In this context SAFe’s Agile Marketing Train (A name coined in the field for the Agile Release Train in the context of Marketing) with its Program Increment Planning, Single Program Backlog, System Demos provide useful guidance.
Working with Agencies
In many cases marketing organizations work with external marketing/advertising agencies to deliver some of their campaigns or some of the materials for their campaigns. In most cases the way these relationships work don’t map well to “everybody working on one agile team” and some sort of scaling solution is required.
A rising trend is the “Internal Agency” model (see https://hbr.org/2015/07/6-reasons-marketing-is-moving-in-house) in which an internal agency is created as a shared service that supports the various lines of business in the organization. While getting rid of the dependency on an external vendor, this “shared service” presents its own scaling challenges.
SAFe provides a couple of options for how to deal with internal/external “suppliers” — for example they can become separate “supplier” Agile Marketing Train on a bigger Solution Train or a “supplier” team that is a “component”/”specialized” team inside an Agile Marketing Train. In any case SAFe provides guidance for how to involve them in a planning and execution cadence and how to create realistic plans considering their capabilities and availability without forcing them to be members of agile teams (although that is certainly an option and will be recommended in some cases).
Longer-term activities such as events, strategic campaigns
Most agile marketing organizations run a mix of high-tempo testing that is a great fit for agile iterations/flow with frequent planning but also some longer-horizon activities such as conferences, webinars, big product launches, that require more predictability and visibility beyond the “next 2 weeks” that classic team-level agile provides.
SAFe’s combination of high-tempo team-level agility with the Program level with it’s Program Increment Planning, Roadmap, visibility to Features helps deal with this mix of demands from the marketing organization.
There’s a preference for SAFe in the enterprise
In many organizations Marketing is following the product development/management organization into Agile. If product development/management organization chose SAFe as their agile approach, you will benefit from using it as your approach as well.
Same framework means using the same language. Even after adjusting SAFe to a marketing vernacular, it is still SAFe and marketers will be able to understand developers and vice versa.
Same framework means ability to share expertise, knowledge, training. While Agile Marketing isn’t exactly Agile Development a good agile coach or SAFe Program Consultant (SPC) can learn the marketing nuances over time.
Using the same framework means you’re better prepared for the day you will actually bring product development and marketing into the same customer experience value stream. While the typical starting point is for marketing to create “Agile Marketing Trains” focused on the marketing/customer journey value stream, many organizations are executing a “Digital Transformation” which means emphasis on the digital experience that combines both marketing/sales and usage touchpoints. (See Oracle’s Customer Experience Lifecycle for an example)
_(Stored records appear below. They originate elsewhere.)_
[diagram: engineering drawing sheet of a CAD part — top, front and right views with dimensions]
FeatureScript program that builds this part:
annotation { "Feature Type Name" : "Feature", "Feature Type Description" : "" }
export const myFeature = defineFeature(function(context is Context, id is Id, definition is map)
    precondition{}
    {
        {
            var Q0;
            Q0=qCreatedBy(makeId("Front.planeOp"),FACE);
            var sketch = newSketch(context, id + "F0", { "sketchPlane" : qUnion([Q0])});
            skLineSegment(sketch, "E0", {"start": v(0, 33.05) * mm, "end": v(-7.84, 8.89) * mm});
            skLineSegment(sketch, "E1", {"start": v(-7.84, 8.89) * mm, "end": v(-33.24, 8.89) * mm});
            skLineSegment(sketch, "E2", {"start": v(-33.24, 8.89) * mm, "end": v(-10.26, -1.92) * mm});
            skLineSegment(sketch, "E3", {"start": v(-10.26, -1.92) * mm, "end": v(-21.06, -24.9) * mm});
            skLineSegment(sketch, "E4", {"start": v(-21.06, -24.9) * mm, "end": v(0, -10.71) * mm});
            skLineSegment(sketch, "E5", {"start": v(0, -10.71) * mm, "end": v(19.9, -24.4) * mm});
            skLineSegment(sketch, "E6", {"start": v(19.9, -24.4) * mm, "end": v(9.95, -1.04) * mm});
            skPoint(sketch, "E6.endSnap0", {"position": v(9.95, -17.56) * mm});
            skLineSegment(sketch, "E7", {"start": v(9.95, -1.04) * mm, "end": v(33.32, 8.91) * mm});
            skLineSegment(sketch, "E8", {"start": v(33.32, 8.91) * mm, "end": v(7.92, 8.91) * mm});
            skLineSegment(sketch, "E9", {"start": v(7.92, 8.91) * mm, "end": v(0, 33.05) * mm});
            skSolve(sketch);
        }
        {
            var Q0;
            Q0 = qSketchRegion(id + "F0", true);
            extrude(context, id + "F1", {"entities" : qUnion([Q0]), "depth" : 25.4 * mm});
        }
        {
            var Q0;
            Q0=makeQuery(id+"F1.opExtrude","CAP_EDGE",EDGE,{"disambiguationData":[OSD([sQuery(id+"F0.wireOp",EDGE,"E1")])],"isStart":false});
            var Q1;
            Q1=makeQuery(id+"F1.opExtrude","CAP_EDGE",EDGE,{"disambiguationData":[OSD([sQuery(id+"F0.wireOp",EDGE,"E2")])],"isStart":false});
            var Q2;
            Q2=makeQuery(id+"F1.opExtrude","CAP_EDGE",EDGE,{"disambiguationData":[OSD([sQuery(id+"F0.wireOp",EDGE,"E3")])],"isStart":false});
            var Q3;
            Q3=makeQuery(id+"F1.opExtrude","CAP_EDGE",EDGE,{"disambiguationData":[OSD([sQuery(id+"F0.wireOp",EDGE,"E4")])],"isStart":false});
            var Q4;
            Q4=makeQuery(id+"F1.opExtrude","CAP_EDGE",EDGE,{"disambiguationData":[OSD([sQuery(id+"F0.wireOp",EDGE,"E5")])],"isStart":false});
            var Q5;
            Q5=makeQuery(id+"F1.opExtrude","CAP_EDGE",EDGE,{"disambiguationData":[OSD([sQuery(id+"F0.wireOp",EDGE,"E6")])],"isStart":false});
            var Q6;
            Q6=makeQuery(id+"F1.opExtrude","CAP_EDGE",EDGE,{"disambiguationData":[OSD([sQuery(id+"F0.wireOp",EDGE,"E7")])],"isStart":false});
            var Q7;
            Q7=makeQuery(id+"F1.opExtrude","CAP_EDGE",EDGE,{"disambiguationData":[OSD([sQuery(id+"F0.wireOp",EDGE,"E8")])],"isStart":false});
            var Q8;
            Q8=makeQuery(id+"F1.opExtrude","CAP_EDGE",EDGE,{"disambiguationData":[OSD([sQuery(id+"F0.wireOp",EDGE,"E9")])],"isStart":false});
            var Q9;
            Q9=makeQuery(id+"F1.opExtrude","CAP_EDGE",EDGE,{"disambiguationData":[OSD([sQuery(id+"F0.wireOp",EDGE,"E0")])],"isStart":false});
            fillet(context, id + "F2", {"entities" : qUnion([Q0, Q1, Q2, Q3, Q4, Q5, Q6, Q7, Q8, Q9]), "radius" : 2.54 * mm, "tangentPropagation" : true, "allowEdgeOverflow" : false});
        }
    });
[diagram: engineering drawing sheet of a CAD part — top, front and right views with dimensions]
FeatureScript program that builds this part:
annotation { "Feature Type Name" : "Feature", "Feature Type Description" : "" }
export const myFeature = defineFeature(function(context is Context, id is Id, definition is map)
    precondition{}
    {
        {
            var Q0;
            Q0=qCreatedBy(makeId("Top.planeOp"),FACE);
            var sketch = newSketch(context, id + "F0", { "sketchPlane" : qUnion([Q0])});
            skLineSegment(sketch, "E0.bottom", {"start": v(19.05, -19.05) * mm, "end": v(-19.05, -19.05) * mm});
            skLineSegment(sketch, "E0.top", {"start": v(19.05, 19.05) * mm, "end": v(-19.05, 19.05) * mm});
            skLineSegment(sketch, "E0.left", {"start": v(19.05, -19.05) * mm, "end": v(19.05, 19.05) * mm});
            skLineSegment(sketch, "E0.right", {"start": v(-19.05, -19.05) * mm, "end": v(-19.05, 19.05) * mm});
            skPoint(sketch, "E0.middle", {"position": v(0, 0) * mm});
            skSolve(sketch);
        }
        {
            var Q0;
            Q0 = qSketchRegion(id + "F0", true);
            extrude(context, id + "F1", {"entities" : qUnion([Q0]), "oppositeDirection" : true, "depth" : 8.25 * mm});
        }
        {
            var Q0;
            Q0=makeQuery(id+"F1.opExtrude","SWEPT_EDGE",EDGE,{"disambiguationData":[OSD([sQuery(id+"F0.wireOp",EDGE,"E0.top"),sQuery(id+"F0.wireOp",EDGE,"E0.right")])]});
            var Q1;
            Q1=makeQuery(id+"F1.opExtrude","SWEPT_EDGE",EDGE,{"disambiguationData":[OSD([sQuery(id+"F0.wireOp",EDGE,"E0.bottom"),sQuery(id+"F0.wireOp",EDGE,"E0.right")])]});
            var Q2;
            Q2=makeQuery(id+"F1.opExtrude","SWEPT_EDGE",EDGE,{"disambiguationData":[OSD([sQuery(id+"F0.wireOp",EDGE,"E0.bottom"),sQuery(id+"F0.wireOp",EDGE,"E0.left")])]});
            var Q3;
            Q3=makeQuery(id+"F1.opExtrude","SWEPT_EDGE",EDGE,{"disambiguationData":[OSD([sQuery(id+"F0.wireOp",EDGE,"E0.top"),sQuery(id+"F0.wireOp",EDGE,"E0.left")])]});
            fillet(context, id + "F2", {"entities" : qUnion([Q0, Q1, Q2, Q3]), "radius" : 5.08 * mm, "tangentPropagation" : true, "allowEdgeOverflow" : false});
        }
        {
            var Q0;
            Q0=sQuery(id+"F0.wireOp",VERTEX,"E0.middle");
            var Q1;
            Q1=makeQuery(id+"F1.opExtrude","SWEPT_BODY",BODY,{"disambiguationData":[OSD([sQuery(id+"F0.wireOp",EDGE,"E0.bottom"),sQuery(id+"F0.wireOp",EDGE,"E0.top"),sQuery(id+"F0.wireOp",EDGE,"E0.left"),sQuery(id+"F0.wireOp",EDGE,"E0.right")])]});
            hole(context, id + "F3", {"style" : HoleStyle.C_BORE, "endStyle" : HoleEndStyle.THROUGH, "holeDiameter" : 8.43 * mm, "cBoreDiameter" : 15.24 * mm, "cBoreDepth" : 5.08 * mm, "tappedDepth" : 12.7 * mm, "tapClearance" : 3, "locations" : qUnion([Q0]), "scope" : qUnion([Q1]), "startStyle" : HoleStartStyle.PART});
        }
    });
With this one bigger customer life-cycle in mind, more and more organizations have a vision of creating “Agile Customer Experience (CX) Trains” combining development, marketing, sales and others. These trains are needed in order to iterate and learn at the speed needed to compete in the digital age. Starting from the same or similar framework will ease the transition to these sort of trains — reducing the babel tower effect that might happen otherwise.
If you see a need for agile marketing AND your context fits at least some of these descriptions/environments, you probably need some scaled agile marketing patterns, which will be the topic of our next blog in the series.